Selling Sovereignty - International Coercion, Debt Relief, and Land Transfers

Project Details

Financing body

US National Science Foundation


Over the last decade, developing countries increased their sovereign borrowing from new creditors, such as China, Brazil, Russia, Saudi Arabia, and other emerging economies. However, developing countries now struggle to repay these loans and consider alternative strategies for dealing with mounting debt problems. Besides commonly known strategies such as defaulting on debt, seeking debt relief, or implementing austerity policies to manage debt repayment, a new phenomenon has recently made headlines: Borrowing governments giving land to creditor countries to repay loans. Examples include Sri Lanka, where a Chinese state-owned firm obtained a 99-year lease for Hambantota port in 2018. Yet, other governments make different choices. In 2020, Tanzania defaulted on a loan for a Bagayomo Port, rejecting the contract's terms which gave Chinese investors a 99-year lease on the port and a 30-year guarantee on the loan. What explains different debt management strategies by developing countries? We currently cannot answer this question as we lack data on land transactions.

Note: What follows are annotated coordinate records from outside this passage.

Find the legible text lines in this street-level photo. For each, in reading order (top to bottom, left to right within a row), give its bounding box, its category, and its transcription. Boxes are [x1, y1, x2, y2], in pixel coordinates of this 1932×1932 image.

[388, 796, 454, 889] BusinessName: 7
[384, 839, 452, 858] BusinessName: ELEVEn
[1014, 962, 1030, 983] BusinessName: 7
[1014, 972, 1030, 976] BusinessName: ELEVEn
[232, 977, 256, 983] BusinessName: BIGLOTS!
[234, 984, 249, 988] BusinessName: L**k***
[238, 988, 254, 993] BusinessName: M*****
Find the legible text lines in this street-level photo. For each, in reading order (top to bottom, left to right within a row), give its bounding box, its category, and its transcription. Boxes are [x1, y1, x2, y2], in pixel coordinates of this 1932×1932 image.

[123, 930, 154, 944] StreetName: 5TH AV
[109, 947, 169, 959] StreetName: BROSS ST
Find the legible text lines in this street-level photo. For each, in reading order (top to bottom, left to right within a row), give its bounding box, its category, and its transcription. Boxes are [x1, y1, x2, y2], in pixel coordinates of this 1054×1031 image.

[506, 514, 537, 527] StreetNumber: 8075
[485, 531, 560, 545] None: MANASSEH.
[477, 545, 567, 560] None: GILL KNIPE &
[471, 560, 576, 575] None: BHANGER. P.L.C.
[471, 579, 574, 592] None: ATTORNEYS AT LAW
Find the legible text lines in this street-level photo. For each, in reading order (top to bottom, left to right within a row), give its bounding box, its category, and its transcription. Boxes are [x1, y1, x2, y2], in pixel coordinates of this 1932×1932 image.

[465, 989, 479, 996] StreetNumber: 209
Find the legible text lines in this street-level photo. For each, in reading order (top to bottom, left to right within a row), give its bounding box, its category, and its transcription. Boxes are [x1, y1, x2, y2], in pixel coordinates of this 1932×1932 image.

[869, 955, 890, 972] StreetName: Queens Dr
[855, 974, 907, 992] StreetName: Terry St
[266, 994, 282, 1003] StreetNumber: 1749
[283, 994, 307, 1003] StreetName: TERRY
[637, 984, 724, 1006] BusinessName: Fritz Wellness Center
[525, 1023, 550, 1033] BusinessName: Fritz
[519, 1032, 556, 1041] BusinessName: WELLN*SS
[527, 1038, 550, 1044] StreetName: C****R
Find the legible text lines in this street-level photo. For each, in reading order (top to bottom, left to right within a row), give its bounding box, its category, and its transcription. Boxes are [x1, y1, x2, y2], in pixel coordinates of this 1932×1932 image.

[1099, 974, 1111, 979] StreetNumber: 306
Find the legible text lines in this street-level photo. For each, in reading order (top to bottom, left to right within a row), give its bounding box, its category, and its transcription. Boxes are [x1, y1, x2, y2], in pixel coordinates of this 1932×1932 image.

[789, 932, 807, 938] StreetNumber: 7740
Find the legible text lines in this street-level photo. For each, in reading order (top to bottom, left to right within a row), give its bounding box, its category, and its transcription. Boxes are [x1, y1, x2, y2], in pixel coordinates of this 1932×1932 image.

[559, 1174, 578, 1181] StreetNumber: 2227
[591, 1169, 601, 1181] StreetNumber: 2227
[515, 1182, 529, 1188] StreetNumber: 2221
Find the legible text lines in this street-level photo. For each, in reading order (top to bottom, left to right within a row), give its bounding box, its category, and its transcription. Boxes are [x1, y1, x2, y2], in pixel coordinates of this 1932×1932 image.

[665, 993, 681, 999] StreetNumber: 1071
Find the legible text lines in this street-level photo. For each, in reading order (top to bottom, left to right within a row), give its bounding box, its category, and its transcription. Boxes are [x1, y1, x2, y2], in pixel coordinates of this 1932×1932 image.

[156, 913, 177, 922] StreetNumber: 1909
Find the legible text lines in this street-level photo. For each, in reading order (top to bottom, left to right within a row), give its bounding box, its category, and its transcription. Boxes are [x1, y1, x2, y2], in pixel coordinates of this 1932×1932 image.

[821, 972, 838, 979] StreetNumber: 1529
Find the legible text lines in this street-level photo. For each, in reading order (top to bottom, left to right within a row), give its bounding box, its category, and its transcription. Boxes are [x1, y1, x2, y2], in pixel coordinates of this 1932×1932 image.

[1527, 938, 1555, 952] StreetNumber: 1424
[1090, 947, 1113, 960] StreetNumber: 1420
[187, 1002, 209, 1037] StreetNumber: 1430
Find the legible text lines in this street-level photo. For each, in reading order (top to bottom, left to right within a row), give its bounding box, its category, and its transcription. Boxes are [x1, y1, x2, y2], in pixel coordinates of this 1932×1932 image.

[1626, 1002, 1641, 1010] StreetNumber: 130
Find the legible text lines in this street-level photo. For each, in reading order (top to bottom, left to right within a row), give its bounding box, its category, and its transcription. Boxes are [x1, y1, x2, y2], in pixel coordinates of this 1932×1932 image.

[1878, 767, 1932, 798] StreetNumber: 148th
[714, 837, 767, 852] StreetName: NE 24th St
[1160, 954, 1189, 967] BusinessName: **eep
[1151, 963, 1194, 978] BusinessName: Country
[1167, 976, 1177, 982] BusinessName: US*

Anecdotal evidence suggests that land transactions are common, but no systematic dataset exists that would allow researchers to analyze the causes and consequences of land transactions between sovereign governments. To address these limitations, our project has two goals: 1) to develop theoretical expectations for governments' responses to indebtedness, and 2) to systematically collect data on land transactions which would allow us to study the determinants of governments' debt management decisions. Overall, this project will provide a theoretical framework and new data to examine land transactions in the context of debt diplomacy.